Testo -
Scritto da Agostino Agamben il . Pubblicato in .

a cura di Agostino Agamben

Dall’imposizione delle tariffe di Trump che colpiscono settori chiave come automotive, acciaio, agricoltura e beni di lusso, alla crescente instabilità dei rapporti commerciali tra Bruxelles e Washington che rischia di ripercuotersi su consumatori, produttori e catene di fornitura europee; mentre sul fronte della sicurezza, la Turchia spinge per un ruolo di primo piano nell’architettura difensiva europea nonostante le tensioni storiche con la Grecia e le perplessità di molti Stati membri, con scenari politici che intrecciano politica commerciale e strategia militare in un continente in bilico tra rivalità interne, alleanze fragili e sfide globali.

La guerra dei dazi, innescata dal presidente Trump, sembra più di una semplice contesa commerciale. È un dispositivo che si dispiega nella trama stessa dell’economia europea, un nodo gordiano che non solo piega ma stravolge le strutture industriali e sociali del continente. Il conflitto si manifesta in settori che si credevano solidi, indistruttibili: l’automotive, la siderurgia, l’agroalimentare. Ma il problema non è mai stato solo il prezzo delle merci o le cifre di un bilancio: è il modo in cui questa contesa ridefinisce i rapporti di forza tra economie, nazioni e soggetti politici. Non si tratta semplicemente di tariffe, ma di una nuova configurazione di potere che investe la sovranità stessa del mercato e dell’Europa.

I dazi imposti dagli Stati Uniti – in particolare quelli sull’alluminio e sull’acciaio – non sono solo una risposta a presunte pratiche sleali, ma un vero e proprio attacco a un modello di produzione e distribuzione. L’Unione europea, che reagisce con misure ritorsive su beni per un valore di 26 miliardi di euro, si trova costretta a una guerra a colpi di tariffe, che rischia di trascinare i consumatori europei in una spirale di prezzi crescenti e tensioni sociali. I produttori, dagli stabilimenti siderurgici alle aziende agricole, si scoprono fragili, impotenti di fronte a una minaccia che non è solo economica, ma politica e culturale.

Materiale fornito -
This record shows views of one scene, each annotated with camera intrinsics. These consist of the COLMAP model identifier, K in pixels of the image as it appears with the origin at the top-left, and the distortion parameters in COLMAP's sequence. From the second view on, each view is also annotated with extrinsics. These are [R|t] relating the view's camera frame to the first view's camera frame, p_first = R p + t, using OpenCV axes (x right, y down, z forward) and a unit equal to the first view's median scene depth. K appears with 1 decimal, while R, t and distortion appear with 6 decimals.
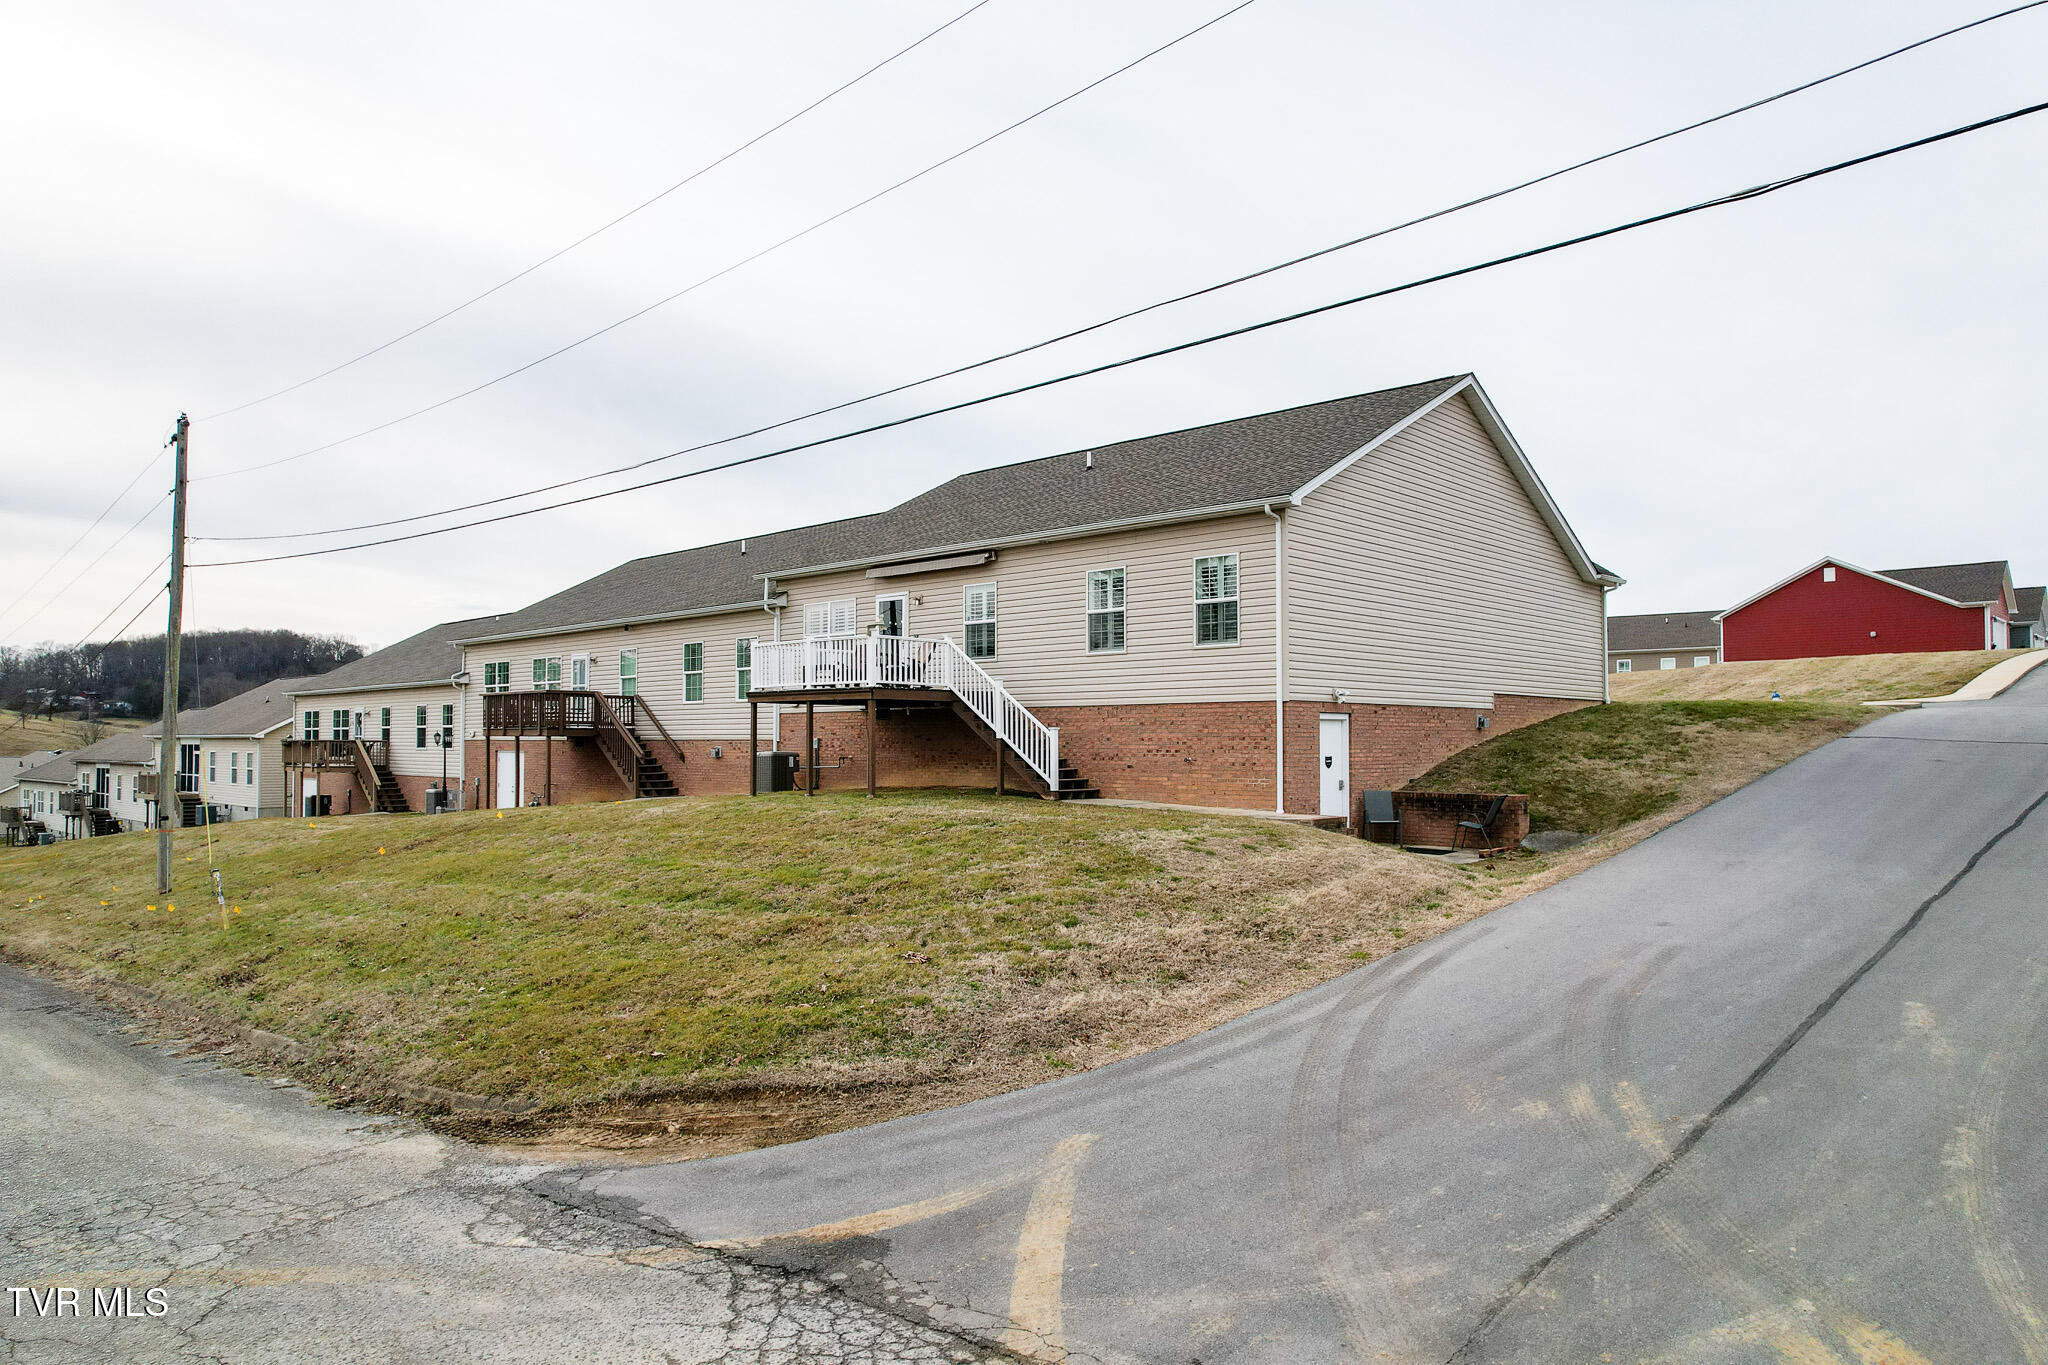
lens RADIAL K [[1305.0, 0, 1031.8], [0, 1305.0, 702.3], [0, 0, 1]] dist [-0.070887, 0.062564]
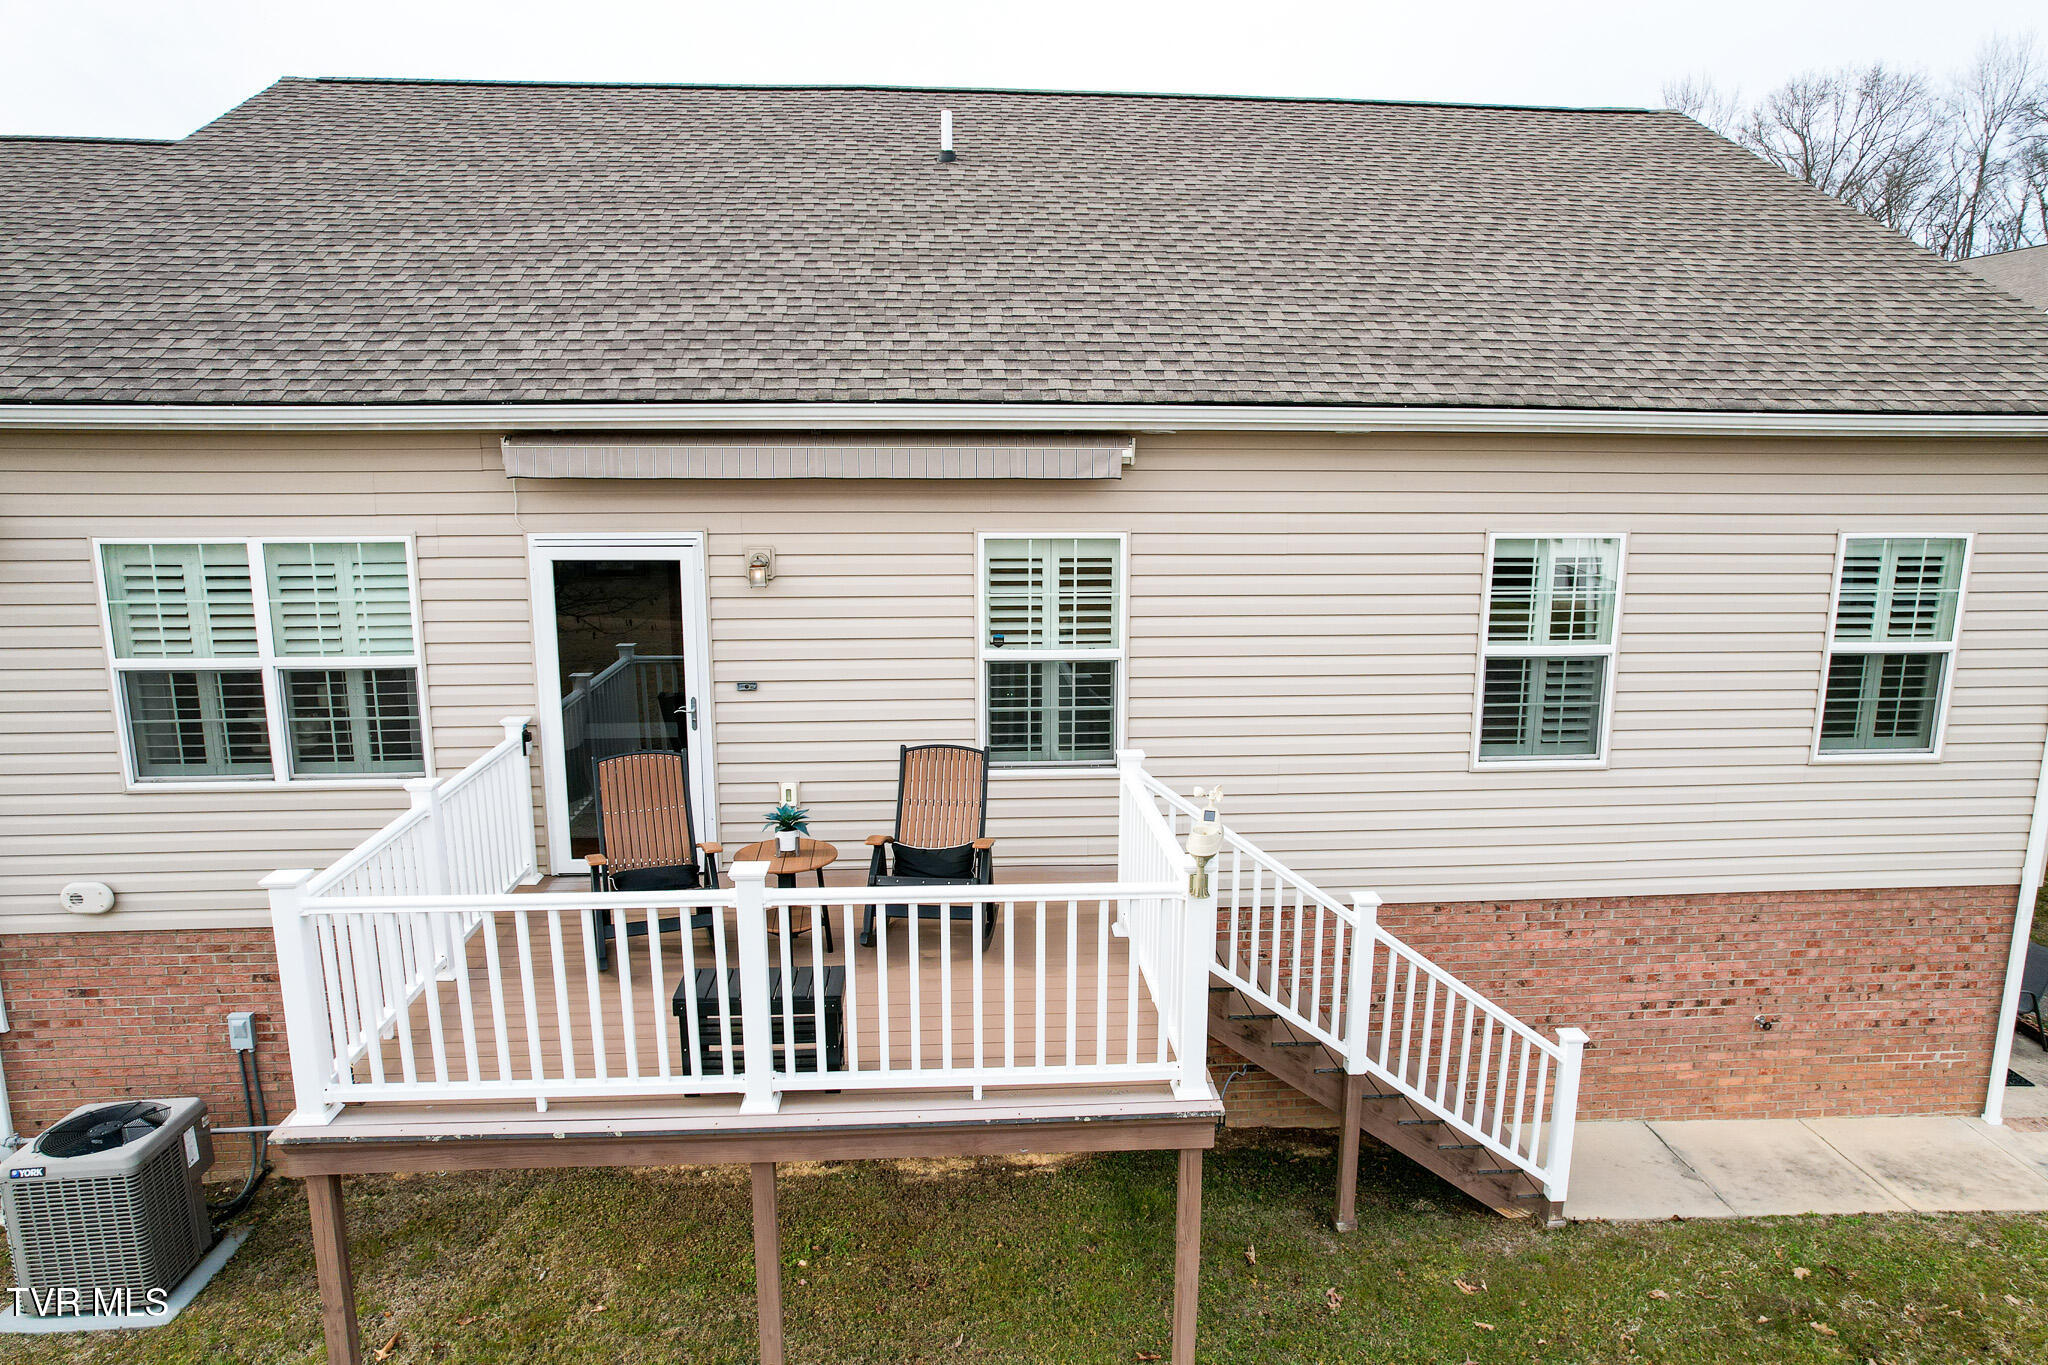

Consegna - Prosegui il testo sui dazi di Trump e l'Europa, riprendendolo subito dopo la sua ultima frase. Il materiale non ha niente a che vedere con il testo.

Risposta -
Si potrebbe pensare che il fenomeno sia limitato all’economia, ma è un’illusione. L’interconnessione tra i vari settori si estende fino al tessuto stesso della società. Prendiamo l’automotive: le case automobilistiche europee devono ora confrontarsi con costi operativi più alti, una domanda frenata dall’incertezza e consumatori più prudenti. Ma dietro questa crisi si nasconde un nodo più profondo, quello della perdita di competitività di un continente che ha costruito la propria identità anche attraverso il dominio industriale. Quando il prezzo di un’automobile cresce per effetto di tariffe imposte oltre oceano, non si tratta solo di un prodotto, ma di un simbolo che vacilla.

Nel frattempo, la minaccia si estende oltre i metalli e i beni di consumo. L’agricoltura, e con essa tutta la filiera alimentare, rischia di pagare un prezzo altissimo. I dazi UE su cereali e soia provenienti dagli Stati Uniti minacciano di interrompere forniture vitali per l’alimentazione animale, un’interruzione che avrebbe effetti a cascata sulla produzione e sull’occupazione. Si tratta di un sistema che appare fragile di fronte a una strategia che mira a scardinare ogni anello della catena produttiva e distributiva. Il settore zootecnico, già in difficoltà, si ritrova così in una condizione di vulnerabilità senza precedenti.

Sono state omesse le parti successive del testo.